CS104 – Information & Information Systems

TIMETABLE TEACHING MATERIAL
Credits 20
Level SHE Level 1
Prerequisites None
Availability Semesters 1 and 2
Elective Yes
Contact 44 lectures and 20 two-hour practicals over two semesters
Assessment 30% classwork, 70% written exam, with possibility of exam exemption
Lecturer Dr David Bevan | Dr Dmitri Roussinov

Aims and Objectives

To help students understand a broad knowledge of information systems and how information is created, used and disseminated within an information society.

Learning Outcomes

On completion of this class, a student should be able:

  1. To understand what is meant by an information system.
  2. To demonstrate a broad understanding of the technology underlying information systems, and in particular those information systems which have a deep impact on society.
  3. To understand techniques for information and knowledge representation.
  4. To understand key issues in information creation, sharing and dissemination.
  5. To understand methods of information security and protection.
  6. To evaluate the success of an information system with respect to determined criteria for success.
  7. To understand the design principles behind successful information systems such as Google or Amazon.
  8. To understand how social models of interaction and information use are employed in state-of-the-art information system.
  9. To appreciate the activities for the organization and processing of information that take place behind the scene to make digital information accessible to the users.
  10. To understand how information can be protected through password control and encryption.
  11. To understand how novel information security techniques such as facial recognition and biometric control operate.

Syllabus

The class will take a “how it works” approach, including a significant amount of hands-on practical experience, on the theory and practice underlying the storage, presentation and access of information in the context of the World-Wide Web and large-scale information systems.

  1. Introduction to information systems: an introduction to the concepts behind different classes of information systems; introductions to large scale information processing, social information systems, and information organisation; an introduction to how information systems can be evaluated with respect to end-user tasks.
  2. Information representation and use: an introduction to information theory and a first look at the variety of ways in which we can represent information and knowledge for information systems; introduction to different techniques for manipulating electronic information for information tasks including data mining, decision making, communication.
  3. Information creation: an introduction to information creation; Wikipedia and other open source information systems; information regulation; social networks; file sharing and information dissemination; search engines.
  4. Information security: an introduction to information security, particularly for interactive information systems; password creation and control; biometric information security

Assessment and Exemption

The class will consist of four modules, each of which will have an associated class test.
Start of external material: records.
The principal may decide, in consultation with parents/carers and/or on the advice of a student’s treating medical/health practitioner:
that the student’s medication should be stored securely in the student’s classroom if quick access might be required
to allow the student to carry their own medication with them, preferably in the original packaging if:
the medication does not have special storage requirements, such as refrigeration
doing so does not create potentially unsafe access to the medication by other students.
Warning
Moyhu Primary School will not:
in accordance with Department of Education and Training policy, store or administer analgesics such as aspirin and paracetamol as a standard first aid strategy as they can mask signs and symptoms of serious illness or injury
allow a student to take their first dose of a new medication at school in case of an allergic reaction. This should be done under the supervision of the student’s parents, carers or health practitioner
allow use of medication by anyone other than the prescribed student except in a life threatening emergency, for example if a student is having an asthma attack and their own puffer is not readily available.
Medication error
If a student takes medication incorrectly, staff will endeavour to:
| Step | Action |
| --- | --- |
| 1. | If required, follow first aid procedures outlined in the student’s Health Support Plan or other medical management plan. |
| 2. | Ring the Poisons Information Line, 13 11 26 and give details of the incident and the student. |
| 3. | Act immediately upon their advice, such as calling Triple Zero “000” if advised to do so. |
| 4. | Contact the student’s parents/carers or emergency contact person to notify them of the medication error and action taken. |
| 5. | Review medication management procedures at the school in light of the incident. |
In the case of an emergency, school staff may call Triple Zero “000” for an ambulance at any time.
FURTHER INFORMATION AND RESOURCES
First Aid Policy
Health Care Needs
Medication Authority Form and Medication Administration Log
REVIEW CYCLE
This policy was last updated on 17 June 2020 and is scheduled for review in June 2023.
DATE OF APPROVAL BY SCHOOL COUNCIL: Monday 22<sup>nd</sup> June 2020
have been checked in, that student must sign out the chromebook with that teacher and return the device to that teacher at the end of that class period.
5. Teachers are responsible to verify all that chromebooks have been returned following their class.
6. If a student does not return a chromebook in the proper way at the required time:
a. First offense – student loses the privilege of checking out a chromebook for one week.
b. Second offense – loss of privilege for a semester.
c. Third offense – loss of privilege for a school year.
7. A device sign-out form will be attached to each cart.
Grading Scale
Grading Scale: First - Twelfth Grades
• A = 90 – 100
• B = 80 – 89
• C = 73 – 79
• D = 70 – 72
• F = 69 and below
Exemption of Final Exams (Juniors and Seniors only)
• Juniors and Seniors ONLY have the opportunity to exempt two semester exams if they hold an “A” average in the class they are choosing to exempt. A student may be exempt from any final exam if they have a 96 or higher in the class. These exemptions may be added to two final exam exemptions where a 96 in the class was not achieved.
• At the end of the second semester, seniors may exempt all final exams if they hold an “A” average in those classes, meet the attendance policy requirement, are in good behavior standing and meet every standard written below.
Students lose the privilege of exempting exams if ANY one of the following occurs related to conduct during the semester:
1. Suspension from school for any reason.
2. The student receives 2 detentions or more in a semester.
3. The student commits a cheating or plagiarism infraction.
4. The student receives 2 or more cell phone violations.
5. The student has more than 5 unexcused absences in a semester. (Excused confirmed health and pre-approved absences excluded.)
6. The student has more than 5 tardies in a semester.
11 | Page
The class test for each module will contribute 25% of the coursework mark. Students who achieve a pass more (i.e. more than 40%) in all four of the module assignments and an average of 60% or over will be exempted from the degree examination. The mark returned for a student who is exempt will be the average mark gained on the four modules.

Resit

The resit for the class will take the form of a 2 hour examination. The resit examination will be designed to test all aspects of the course including practical elements. The mark returned for the resit attempt will be based on the resit examination alone.

Indicative Reading*

* This list is indicative only – the class lecturer may recommend alternative reading material. Please do not purchase any of the reading material listed below until you have confirmed with the class lecturer that it will be used for this class.

Alexander Nakhimovsky and Tom Myers. Google, Amazon, and beyond: creating and consuming web services. Apress. 2004.

Andrew Lih. The Wikipedia revolution: how a bunch of nobodies created the world’s greatest encyclopedia. Aurum. 2009.

Robert Spector. Amazon.com: get big fast; inside the revolutionary business model that changed the world. Random House Business. 2000.

Sergio Verdú, and Steven W. McLaughlin (eds.). Information theory: 50 years of discovery. IEEE Press. 2000.